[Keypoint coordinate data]
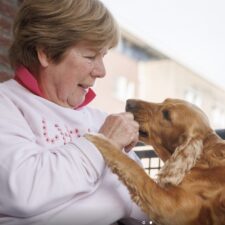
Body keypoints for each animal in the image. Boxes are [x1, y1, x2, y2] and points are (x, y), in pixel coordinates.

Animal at [85, 98, 225, 225]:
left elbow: (134, 168)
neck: (203, 161)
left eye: (166, 114)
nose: (128, 102)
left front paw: (102, 140)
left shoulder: (171, 206)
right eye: (164, 101)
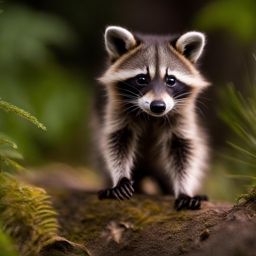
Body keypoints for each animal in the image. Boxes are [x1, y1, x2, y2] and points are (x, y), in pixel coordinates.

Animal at [96, 26, 210, 210]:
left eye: (171, 80)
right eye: (142, 79)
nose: (158, 106)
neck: (151, 116)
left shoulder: (182, 117)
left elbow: (184, 150)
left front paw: (184, 189)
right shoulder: (117, 111)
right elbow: (117, 142)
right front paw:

_About this exercise_. The answer should hold exactly the lines running from the one with "left elbow: (184, 150)" to the final line of the data, both ends counted.

_Response_.
left elbow: (184, 150)
left front paw: (184, 189)
right shoulder: (117, 111)
right elbow: (117, 142)
right front paw:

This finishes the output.